AZ-015 urmărește patru obiective:

41.1 Containment soundness

Incidentele pot fi limitate rapid fără a produce și mai multă ambiguitate protocolară.

41.2 Recovery replayability

Recovery can reconstruct trusted state from canonical finalized truth.

41.3 Operational auditability

Deciziile de incident pot fi urmărite și evaluate post-factum.

41.4 Controlled return to service

Revenirea la normal nu se face prin presupuneri, ci prin criterii verificabile.

42. Formula documentului

Incident Response = classify + preserve evidence + contain minimally + replay canonical truth + recover in stages + re-enable by criteria + publish audit trail

43. Relația cu restul suitei

AZ-010 a definit modelul de securitate.
AZ-014 a definit dovada și penalitatea.
AZ-015 definește operațiunile umane și ale nodurilor în jurul incidentelor.

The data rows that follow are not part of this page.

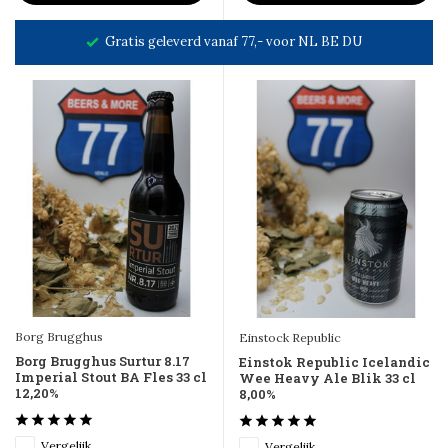
Gratis geleverd vanaf 77,- voor NL BE DU
Borg Brugghus
Einstock Republic
Borg Brugghus Surtur 8.17
Einstok Republic Icelandic
Imperial Stout BA Fles 33 cl
Wee Heavy Ale Blik 33 cl
12,20%
8,00%
Vergelijk
Vergelijk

Pe scurt: dacă AZ-014 spune cum dovedești fault-ul, AZ-015 spune cum supraviețuiești lui.

44. Ce urmează

După AZ-015, documentul corect este:

AZ-016 — Genesis Specification

Acolo trebuie fixate:

parametrii genesis,
activele inițiale,
validatorii inițiali,
seed-ul inițial,
registries inițiale,
param state inițial,
feature flags inițiale.

Închidere

Un protocol serios nu este cel care presupune că incidentele nu vor exista. Este cel care știe deja: cum le recunoaște, cum nu pierde evidența, cum nu agravează situația prin reacții haotice, și cum revine la operare fără să mintă despre starea sistemului.

Acolo începe reziliența operațională reală.